In his 2018 national budget presented yesterday, he unveiled spending cuts including the closure of some diplomatic missions.

Chinamasa also said all civil servants over the age of 65 would have to retire as the government aims for a 2018 budget deficit of below four percent of gross domestic product.

At present, more than 90 percent of government expenditure goes to pay civil servants’ salaries.

Since taking office last week, President Emmerson Mnangagwa has pledged to crack down on corruption.

He has also offered a three-month amnesty for individuals and companies to surrender public funds illegally stashed abroad.

The Indigenisation and Economic Empowerment Act, which aimed to place 51 percent of companies into the hands of black Zimbabweans, was brought in by Mugabe in 2009.

But in Thursday’s budget announcement, Chinamasa said the law would apply only to the platinum and diamond sectors from now on.

At the same time, export taxes on processed platinum would be deferred until 2019.

Former Reserve Bank of Zimbabwe governor Gideon Gono described the national budget as “comprehensive under the circumstances, practical, bold, courageous, forward-looking, investment stimulating, confidence boosting and painfully sweet.”

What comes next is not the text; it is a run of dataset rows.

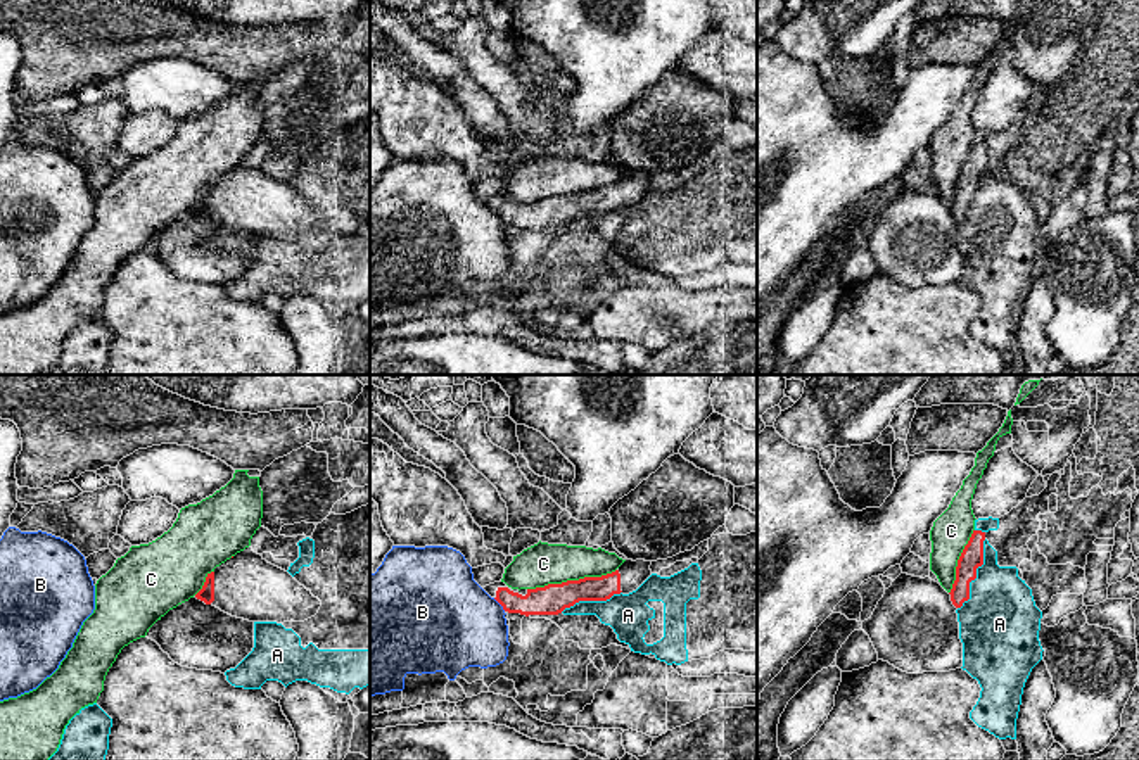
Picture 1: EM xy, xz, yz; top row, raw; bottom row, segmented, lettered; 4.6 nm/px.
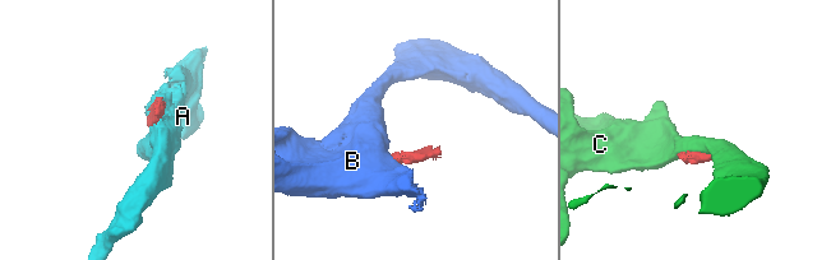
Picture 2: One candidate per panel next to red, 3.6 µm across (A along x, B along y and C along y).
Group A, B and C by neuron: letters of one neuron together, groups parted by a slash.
A / B / C

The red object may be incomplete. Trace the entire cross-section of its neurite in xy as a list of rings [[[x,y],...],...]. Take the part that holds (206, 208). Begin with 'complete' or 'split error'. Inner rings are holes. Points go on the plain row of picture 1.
split error; [[[251,159],[207,187],[195,211],[249,235],[304,235],[321,219],[311,204]]]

He said Chinamasa’s budget was arguably one of the best in years, if only it can be translated into action.

“I have already spoken to and congratulated the minister, Cde Patrick Chinamasa, and implored him to now focus on the implementation matrix, advice which he sincerely appreciated.

“From the Special Economic Zones (SEZ) point of view, we are ready to fly as soon as the twin issues of the chief executive officer and the secretariat have been attended to,” said Gono, who is the chairman of the SEZ.

Chinamasa said total revenue collections for 2018 are estimated at $5,071 billion and expenditure for the year is estimated at $5,743 billion, bringing up a deficit of $672 million.

The $5,7 billion budget is $1,6 billion more than last year’s $4,1 billion.

“The budget deficit for 2018, given total revenues available for appropriation by Parliament of $5,071 billion, and total expenditure and net lending of $5,743 billion, translate to a fiscal deficit of $672 million,” he said.

The wage bill for 2018 is set at $3,3 billion, representing 57 percent of the total budget - down from 73 percent in 2017.

“The 2018 budget is appropriating $3,3 billion for employment costs, with $2,6 billion being set aside for the Public Service wage bill, inclusive of grant aided institutions,” he said.

The minister confirmed civil servants bonuses for 2017.

The minister acknowledged the inflationary pressure endemic in the economy pointing out that inflation was being driven by the discounts on real time gross settlement system, otherwise known as the RTGS.

“In the outlook, the biggest threat emanates from inflationary pressures that the economy faces from potential general price hikes driven by speculative tendencies, arising from the mis-match between electronic bank balances and available foreign exchange.”